Once I had a driver’s licence I purchased a 1927 Armstrong Siddeley 4/14, a rather challenging car, hard to start and difficult to drive because of the sloppy steering, specially along Melbourne streets with tram tracks. But once the massive flywheel was turning the car sailed happily up hill and down dale in the top gear of its 3 speed crash gearbox, and took me, as a botany student, to many parts of Victoria. It also taught me a lot about cars, as I had to spend many a weekend fixing it up so that I could use it the following week.

My only contact with a Rolls-Royce occurred when I had a Saturday morning job selling petrol at a garage in East Melbourne, and most weeks there would sweep up a massive deep-green vintage Rolls with a glittering gold radiator. (We will meet this car again later.)

I graduated from Melbourne University with a masters degree for research on plant hormones, was awarded an overseas Scholarship by the Royal Commission for the Exhibition of 1851, sold the Armstrong Siddeley, and in 1959 set off in the old P&O liner Strathmore to do a Ph.D. in Cambridge, where I wouold spend 3-4 years doing research, enrolled through St John’s College, in which I would live for the first year.

I would have to buy a car, and as my scholarship would be paid two quarters in advance, I had some initial working capital.

I reasoned I would be able to purchase a car which would keep going reliably during my PhD without depreciating much. Everything pointed to an over-engineered vehicle, sufficiently old to be past an initial period of rapid depreciation. Scrutiny of advertisements in Motor Sport showed that an older Rolls-Royce would be within reach, and after a month or so in Cambridge I took the train to London to find out. I reasoned I should go to the largest Rolls-Royce dealership in London to seek advice. So picture this duffle-coated 23-year-old Australian stepping through the deep-pile carpet of Jack Barclay’s in Berkeley Square, and approaching a braided concierge standing behind what appeared to be a lectern.

I explained I was looking for a pre-war Rolls Royce, and wondered if his company might have such a car traded in. He asked how much sir contemplated investing, and when I replied about £400, and he said “Ah, that would be a pre-war car”. He said that Mr Barclay was standing “just over there”, and he would ask his advice. Jack Barclay looked across, nodded, and wrote on a card, which was passed to me. It said “Paddon Bros, Cheval Place, Knightsbridge”.

============================================================

▶ _Activity list_
A - Check each statement against the passage about buying a Rolls-Royce and answer yes or no, quoting the words from the passage that decide it: (i) The Armstrong Siddeley was easy to start. (ii) The scholarship was paid two quarters in advance. (iii) The writer sailed from Australia in 1959 aboard the Strathmore.
B - Name every geographic place (city, region, square or street) mentioned in the passage about buying a Rolls-Royce.
C - Carry the passage about buying a Rolls-Royce forward from its last sentence, writing the next part of the account.

▶ _Saved data entries_

============================================================

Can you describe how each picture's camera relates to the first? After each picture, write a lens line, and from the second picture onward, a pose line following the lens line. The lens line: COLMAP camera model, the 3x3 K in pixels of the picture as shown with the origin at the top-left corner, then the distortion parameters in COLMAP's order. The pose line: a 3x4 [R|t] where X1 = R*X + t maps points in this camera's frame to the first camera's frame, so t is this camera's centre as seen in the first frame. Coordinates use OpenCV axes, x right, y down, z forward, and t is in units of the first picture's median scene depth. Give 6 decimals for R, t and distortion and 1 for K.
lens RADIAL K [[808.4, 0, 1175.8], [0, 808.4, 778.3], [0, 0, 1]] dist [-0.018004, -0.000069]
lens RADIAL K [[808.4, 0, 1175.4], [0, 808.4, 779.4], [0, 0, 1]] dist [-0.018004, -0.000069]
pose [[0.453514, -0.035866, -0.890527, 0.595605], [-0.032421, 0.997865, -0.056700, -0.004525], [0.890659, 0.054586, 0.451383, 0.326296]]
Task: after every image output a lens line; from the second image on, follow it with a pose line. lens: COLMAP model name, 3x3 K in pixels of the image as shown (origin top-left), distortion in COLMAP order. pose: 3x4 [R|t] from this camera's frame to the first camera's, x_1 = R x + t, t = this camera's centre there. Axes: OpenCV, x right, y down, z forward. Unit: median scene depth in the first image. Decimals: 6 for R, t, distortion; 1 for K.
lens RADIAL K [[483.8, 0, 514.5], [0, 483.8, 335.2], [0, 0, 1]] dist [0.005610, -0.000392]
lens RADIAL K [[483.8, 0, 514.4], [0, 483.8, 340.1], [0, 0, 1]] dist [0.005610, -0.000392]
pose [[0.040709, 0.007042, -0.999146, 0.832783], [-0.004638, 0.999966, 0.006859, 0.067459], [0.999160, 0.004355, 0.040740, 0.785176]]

============================================================

▶ _Task results_
A -
(i) No: "hard to start and difficult to drive because of the sloppy steering"
(ii) Yes: "my scholarship would be paid two quarters in advance"
(iii) Yes: "in 1959 set off in the old P&O liner Strathmore"

B - Melbourne, Victoria, East Melbourne, Cambridge, London, Berkeley Square, Cheval Place, Knightsbridge

C -
Back under London by tube, to a station in easy walking distance of Paddon Bros, which was in what had been a mews associated with several shops. I explained my interest, and that Jack Barclay had suggested I call (“How very kind of him sir.)” I was taken to look at a range of delectable cars for service or sale, and was particularly attracted to a 1935 20/25 Rolls Royce. It had only 65,000 miles on the odometer, had been first owned in London but had spent most of its time in Scotland (on blocks during the war years), and tuned so lean that the exhaust valves had burned out. The head was off, so I could thoughtfully run my finger over pristine- seeming cylinder walls. It was calculated that after the car was together I could have it for £375, and a week or so later I wrote to confirm that I would like to buy it. Christmas was approaching, and I registered for a “course” in the Lake District arranged by the British Council for overseas students wanting to experience an English Christmas. So I hatched the idea of taking the train to London, visiting Paddon Brothers to arrange the paperwork, staying overnight, collecting the car next morning, and driving to the Lake District.

At Paddon Brothers I was shown how to change a wheel and not overfill the radiator, and was driven by the company representative in what was now my car, to be dropped off at a hotel. It was peak hour, and there were walls of bright red, snorting buses in a matrix of darting, knocking taxis. As we drove beside Hyde Park, the rep horrified me by pulling over and saying, “Now there’s no earthly reason why you shouldn’t drive this vehicle”. I could think of several, but I clambered behind the wheel and set off. The experience worked out very well and I even double-de-clutched into second gear, which from what I discovered later was some sort of miracle. That evening I read the handbook and revised the route I would to take next day. I could see that England is roughly the size of Victoria, and as I could easily drive over much of Victoria in a day, driving from London to the Lake District in a day would be no problem.

What ill-informed optimism! In this pre-motorway era I headed north on the old A1, and some distance north of London, having plenty of time (!), I decided to turn west on a B-road to see a small town I had picked out on the map. I wove through medieval streets and I found myself in a busy market square, feeding the Rolls between market barrows and pedestrians before seeing a sign for the B-road and heading off with relief to return to the A1, only to realise after some time that I had been disorientated the market place and was heading in the wrong direction. When I had regained the A1 I did not leave it until I reached Scotch corner, and swung west across the high country above the Yorkshire Dales to drop down over the divide to the Lake District.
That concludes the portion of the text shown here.